Rise of the Dragon Read online
Page 9
“Louder,” Fang hissed.
“All’s well!”
“Now where is it?” Fang’s heart pounded. Help would arrive soon — help for the crew, not him. He’d arranged no reinforcements. He strained to look around the cabin without giving the captain an opening to struggle free.
The cabin shared part of the aft wall of the boat’s hull, and had paper-covered windows. The rowboat had been instructed to pull away at a distance and await their signal before closing in. There wouldn’t be enough time for that now. His other plan was to swim for it - the river was cold and deep and dirty, but the current at the port was slow and gentle, even with the banks as rain-swollen as they were. Freezing to death was less of a concern in the summertime.
The captain held his tongue. Fang wasn’t willing to carry through with his threat, and the man knew it. Fang’s stomach churned; the captain wasn’t at fault. He was just the unlucky bastard who’d gotten the job.
“Bro!” Goat thrust a small, gleaming coffer into the light. It was dark wood inlaid with silver and stones in a design Fang couldn’t quite make out. The lid was half open, revealing a grayish lump on a crimson cushion.
The captain lurched forward, nearly cutting his own throat in the process. Fang struggled to grapple with him without wounding him. The captain was strong enough that he bashed into Goat. The coffer and stone fell to the cabin floor. Goat tied the sack to his rope belt and picked up his knife. With surprisingly good aim, he coshed the captain in the head as Fang restrained him. The man slumped in Fang’s arms.
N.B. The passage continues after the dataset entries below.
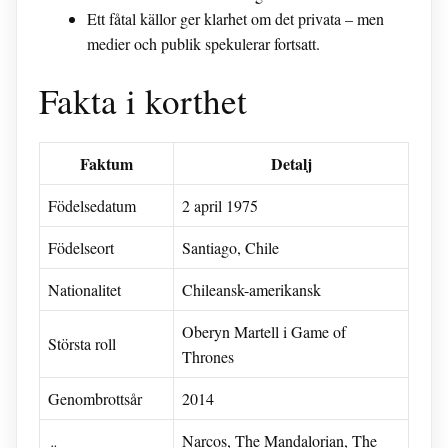
Ett fåtal källor ger klarhet om det privata – men
medier och publik spekulerar fortsatt.
Fakta i korthet
Faktum
Detalj
Födelsedatum
2 april 1975
Födelseort
Santiago, Chile
Nationalitet
Chileansk-amerikansk
Oberyn Martell i Game of
Största roll
Thrones
Genombrottsår
2014
Narcos, The Mandalorian, The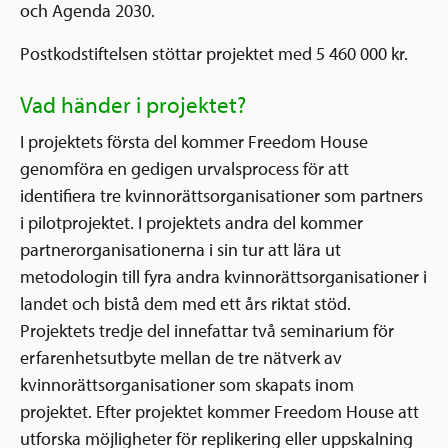
och Agenda 2030.
Postkodstiftelsen stöttar projektet med 5 460 000 kr.
Vad händer i projektet?
I projektets första del kommer Freedom House
genomföra en gedigen urvalsprocess för att
identifiera tre kvinnorättsorganisationer som partners
i pilotprojektet. I projektets andra del kommer
partnerorganisationerna i sin tur att lära ut
metodologin till fyra andra kvinnorättsorganisationer i
landet och bistå dem med ett års riktat stöd.
Projektets tredje del innefattar två seminarium för
erfarenhetsutbyte mellan de tre nätverk av
kvinnorättsorganisationer som skapats inom
projektet. Efter projektet kommer Freedom House att
utforska möjligheter för replikering eller uppskalning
Their struggle attracted more attention. This time, the captain couldn’t answer. It was only a matter of time before they had the door down. Fang scrambled for the stone. Someone had tied a plain leather thong to it, so he pulled it over his head.
The aft window rattled suddenly. Fang and Goat looked at each other, then the barred door. Before they could say anything, a hook smashed through the paper. Fang lunged for the other window and broke the shutter off in his haste to see what new storm was brewing.
Birch was at the other end of the hooked pole. He was standing in a small rowboat, someone else at the oars. The boat rocked as he balanced himself, clearly about to climb aboard. Seeing Fang already in the cabin clearly changed his plans for the better — Fang could just barely make out his pleased smile.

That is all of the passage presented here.